There is little doubt that the current events generated by a virus mutation far, far from here has affected all of us in ways that our parents and grandparents could never have imagined.
Can you imagine yourself sitting at one of the local coffee bistros having a conversation with a stranger who tells you that anyone coming into our state would have to go into a mandatory quarantine for fourteen days?
If someone told you schools would be closed until at least May 1, would you believe them?
When is the last time you went into the local grocery store to find empty shelves like those you have only seen in the photographs of very old magazines or history books?
Make no mistake, this is happening today. The enemy we are trying to be vigilant against and to eradicate cannot be seen with the naked eye.
Entire industries have been required to close to help prevent the spread of this virus. You can no longer go sit and have that cup of coffee, or lunch, or dinner, or after work beverage of your choice, because restaurants and bars are closed for dine-in business – all in attempt to slow the incursion of this virus more deeply into our lives.
Along with businesses closing, we have been told to practice social distancing. That has been happening within families since phones got “smart.” The only difference now is that social distancing is measurable, as in, stay six feet away from anyone.
Shaking hands is gone. Hugs are only a memory. Yet we still have to brave the world if we want to be able to eat and drink. We still need to go to the grocery store.

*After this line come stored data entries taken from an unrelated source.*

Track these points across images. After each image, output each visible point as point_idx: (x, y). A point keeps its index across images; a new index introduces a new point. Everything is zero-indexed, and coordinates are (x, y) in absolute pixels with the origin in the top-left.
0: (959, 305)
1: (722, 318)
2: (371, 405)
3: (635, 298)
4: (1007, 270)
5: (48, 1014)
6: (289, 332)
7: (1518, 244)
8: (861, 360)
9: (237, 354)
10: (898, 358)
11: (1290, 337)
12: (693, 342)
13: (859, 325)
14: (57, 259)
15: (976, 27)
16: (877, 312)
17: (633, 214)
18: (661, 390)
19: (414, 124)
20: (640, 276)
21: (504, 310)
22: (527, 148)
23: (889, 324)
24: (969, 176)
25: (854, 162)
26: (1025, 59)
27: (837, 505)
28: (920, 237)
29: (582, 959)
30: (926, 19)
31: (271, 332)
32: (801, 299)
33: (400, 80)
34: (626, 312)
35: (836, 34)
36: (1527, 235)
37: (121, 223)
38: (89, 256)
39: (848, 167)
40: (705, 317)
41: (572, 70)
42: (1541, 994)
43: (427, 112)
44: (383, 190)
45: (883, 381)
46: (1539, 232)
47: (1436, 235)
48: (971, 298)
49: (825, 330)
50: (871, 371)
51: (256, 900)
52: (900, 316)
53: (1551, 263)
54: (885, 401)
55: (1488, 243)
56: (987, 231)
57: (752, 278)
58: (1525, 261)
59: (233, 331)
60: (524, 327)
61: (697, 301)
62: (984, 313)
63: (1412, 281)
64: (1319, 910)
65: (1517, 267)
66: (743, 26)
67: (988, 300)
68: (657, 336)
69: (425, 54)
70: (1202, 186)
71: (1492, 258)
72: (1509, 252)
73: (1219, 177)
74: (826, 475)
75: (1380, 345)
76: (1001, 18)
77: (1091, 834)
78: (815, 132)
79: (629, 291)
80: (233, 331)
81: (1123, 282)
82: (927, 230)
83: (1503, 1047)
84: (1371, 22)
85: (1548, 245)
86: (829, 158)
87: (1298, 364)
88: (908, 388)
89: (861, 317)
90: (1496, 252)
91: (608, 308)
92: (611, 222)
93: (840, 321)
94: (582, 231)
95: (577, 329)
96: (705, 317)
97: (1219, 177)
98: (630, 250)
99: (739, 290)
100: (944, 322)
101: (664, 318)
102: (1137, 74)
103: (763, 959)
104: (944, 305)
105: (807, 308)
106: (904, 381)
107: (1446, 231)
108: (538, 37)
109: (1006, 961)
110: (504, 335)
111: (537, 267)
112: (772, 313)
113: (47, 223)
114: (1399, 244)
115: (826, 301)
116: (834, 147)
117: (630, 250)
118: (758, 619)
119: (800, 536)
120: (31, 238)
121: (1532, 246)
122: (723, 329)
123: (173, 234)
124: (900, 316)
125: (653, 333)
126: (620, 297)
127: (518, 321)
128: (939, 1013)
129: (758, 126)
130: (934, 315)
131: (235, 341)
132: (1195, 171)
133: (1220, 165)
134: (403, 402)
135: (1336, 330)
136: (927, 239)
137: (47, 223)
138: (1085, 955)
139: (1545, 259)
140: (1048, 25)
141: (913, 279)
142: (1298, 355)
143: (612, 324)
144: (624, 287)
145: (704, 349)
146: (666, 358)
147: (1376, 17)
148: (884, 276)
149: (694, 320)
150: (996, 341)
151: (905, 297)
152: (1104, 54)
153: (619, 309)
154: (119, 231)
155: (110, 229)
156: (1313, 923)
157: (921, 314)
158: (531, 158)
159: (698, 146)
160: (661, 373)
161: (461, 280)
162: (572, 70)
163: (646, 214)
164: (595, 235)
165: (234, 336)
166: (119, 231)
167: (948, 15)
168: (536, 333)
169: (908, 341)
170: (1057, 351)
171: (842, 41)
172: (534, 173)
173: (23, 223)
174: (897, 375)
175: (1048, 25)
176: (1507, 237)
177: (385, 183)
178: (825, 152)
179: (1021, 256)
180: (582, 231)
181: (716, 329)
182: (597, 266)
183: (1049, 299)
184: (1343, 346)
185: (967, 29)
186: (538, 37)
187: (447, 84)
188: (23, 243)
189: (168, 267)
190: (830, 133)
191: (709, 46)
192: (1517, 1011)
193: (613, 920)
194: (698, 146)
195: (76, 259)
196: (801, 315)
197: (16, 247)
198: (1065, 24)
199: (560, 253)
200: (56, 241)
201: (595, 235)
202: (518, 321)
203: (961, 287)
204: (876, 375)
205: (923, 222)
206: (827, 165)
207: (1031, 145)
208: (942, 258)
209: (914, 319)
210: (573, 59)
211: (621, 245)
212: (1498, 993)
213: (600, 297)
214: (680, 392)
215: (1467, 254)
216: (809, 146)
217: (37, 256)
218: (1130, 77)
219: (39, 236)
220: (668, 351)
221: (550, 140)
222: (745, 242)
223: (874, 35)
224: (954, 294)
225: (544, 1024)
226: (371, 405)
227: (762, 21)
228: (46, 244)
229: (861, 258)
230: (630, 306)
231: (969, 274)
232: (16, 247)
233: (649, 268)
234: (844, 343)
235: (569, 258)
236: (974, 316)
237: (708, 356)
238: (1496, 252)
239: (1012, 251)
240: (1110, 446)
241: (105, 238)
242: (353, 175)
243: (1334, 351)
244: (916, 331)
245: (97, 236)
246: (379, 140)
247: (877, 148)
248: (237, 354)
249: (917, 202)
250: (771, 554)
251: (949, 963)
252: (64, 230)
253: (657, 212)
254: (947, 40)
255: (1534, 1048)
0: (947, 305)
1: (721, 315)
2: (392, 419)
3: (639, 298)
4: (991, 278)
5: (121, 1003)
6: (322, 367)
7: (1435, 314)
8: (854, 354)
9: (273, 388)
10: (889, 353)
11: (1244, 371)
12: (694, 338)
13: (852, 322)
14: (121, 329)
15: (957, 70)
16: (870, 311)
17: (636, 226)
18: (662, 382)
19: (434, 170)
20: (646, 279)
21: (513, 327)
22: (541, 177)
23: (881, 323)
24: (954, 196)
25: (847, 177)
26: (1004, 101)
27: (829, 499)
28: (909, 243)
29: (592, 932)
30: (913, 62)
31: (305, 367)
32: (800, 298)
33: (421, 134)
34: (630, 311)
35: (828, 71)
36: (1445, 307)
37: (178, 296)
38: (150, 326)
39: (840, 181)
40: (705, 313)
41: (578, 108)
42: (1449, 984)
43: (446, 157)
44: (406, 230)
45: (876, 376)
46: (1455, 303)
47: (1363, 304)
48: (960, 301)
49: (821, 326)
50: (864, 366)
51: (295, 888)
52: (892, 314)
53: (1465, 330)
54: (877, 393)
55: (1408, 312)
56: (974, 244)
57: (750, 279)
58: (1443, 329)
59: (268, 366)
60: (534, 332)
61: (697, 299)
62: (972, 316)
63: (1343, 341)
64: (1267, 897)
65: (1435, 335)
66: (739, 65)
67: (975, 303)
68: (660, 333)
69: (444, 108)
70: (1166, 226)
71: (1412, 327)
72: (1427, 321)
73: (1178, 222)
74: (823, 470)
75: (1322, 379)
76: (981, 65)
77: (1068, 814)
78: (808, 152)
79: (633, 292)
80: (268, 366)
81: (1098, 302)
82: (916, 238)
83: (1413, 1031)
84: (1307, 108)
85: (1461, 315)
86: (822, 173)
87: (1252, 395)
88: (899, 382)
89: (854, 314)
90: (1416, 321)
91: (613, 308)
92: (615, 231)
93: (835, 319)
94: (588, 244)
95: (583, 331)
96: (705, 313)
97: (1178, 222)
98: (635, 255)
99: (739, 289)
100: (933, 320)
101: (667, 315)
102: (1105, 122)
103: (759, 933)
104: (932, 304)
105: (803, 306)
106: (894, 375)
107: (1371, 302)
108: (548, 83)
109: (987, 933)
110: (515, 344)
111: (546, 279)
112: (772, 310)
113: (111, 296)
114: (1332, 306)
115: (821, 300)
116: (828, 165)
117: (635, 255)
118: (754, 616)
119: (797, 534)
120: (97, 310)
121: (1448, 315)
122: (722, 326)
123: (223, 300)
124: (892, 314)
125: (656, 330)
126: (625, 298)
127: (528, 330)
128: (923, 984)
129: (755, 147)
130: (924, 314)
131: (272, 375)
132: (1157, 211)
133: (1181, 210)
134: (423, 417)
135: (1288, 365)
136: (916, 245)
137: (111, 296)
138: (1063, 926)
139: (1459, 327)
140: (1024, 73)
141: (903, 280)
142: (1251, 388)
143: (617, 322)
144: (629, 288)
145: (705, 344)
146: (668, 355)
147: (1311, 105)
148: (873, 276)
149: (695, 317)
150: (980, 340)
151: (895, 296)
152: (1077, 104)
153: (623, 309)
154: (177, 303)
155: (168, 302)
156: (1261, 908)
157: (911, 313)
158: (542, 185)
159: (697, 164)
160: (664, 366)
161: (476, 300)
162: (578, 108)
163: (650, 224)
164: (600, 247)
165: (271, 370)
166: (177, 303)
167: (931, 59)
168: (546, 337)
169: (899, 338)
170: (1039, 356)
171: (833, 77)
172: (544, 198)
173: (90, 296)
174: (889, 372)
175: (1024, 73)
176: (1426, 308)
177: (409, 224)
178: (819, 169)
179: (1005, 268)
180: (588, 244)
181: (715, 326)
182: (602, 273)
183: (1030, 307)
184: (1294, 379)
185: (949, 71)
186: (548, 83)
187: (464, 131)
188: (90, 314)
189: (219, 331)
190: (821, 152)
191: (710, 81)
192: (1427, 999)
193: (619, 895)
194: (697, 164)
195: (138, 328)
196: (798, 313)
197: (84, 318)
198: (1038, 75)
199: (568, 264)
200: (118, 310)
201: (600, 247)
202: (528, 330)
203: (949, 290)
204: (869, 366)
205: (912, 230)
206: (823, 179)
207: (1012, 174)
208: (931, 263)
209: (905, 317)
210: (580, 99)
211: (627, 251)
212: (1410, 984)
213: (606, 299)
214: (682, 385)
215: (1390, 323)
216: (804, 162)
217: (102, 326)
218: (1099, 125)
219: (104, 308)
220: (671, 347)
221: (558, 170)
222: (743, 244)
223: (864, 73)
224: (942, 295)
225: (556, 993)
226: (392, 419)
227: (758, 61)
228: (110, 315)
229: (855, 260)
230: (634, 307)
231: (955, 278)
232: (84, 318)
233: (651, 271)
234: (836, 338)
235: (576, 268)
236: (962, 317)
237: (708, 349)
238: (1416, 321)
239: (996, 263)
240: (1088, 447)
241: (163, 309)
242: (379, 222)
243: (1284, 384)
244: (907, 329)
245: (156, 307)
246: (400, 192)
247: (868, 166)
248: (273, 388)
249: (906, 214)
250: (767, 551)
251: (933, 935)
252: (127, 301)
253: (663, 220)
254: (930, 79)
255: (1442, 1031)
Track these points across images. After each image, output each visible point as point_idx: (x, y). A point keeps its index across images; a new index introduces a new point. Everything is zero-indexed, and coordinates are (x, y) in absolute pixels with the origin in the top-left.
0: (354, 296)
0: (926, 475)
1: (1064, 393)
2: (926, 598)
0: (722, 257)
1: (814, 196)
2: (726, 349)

What are we supposed to do? Use the hand sanitizer that has been absent from store shelves for weeks? We certainly need to wash our hands more frequently, but hand washing stations are rarely convenient for the average customer in grocery stores.
Even before the COVID-19 disease became a reality, cleanliness at the grocery store was a concern for many people. A few weeks ago, this paper published a story about the concerns created by reusable shopping bags. That article referred to a study done by the University of Arizona which found 51 percent of all reusable bags contained coliform bacteria and 12 percent contained E. coli bacteria which indicated the presence of fecal matter and other pathogens. That same study found that 97 percent of individuals admitted that they never washed their reusable bags.
In a news release from the National Institutes of Health on March 17, they stated, “The virus that causes coronavirus disease 2019 (COVID-19) is stable for several hours to days in aerosols and on surfaces, according to a new study from National Institutes of Health, CDC, UCLA and Princeton University scientists in “The New England Journal of Medicine.” The scientists found that severe acute respiratory syndrome coronavirus 2 (SARS-CoV-2) was detectable in aerosols for up to three hours, up to four hours on copper, up to 24 hours on cardboard and up to two to three days on plastic and stainless steel. The results provide key information about the stability of the virus, which causes COVID-19 disease, and suggests that people may acquire the virus through the air and after touching contaminated objects.”
Perhaps a virtually sterile, single use plastic shopping bag would be a really smart product for stores to bring back in this most difficult of times.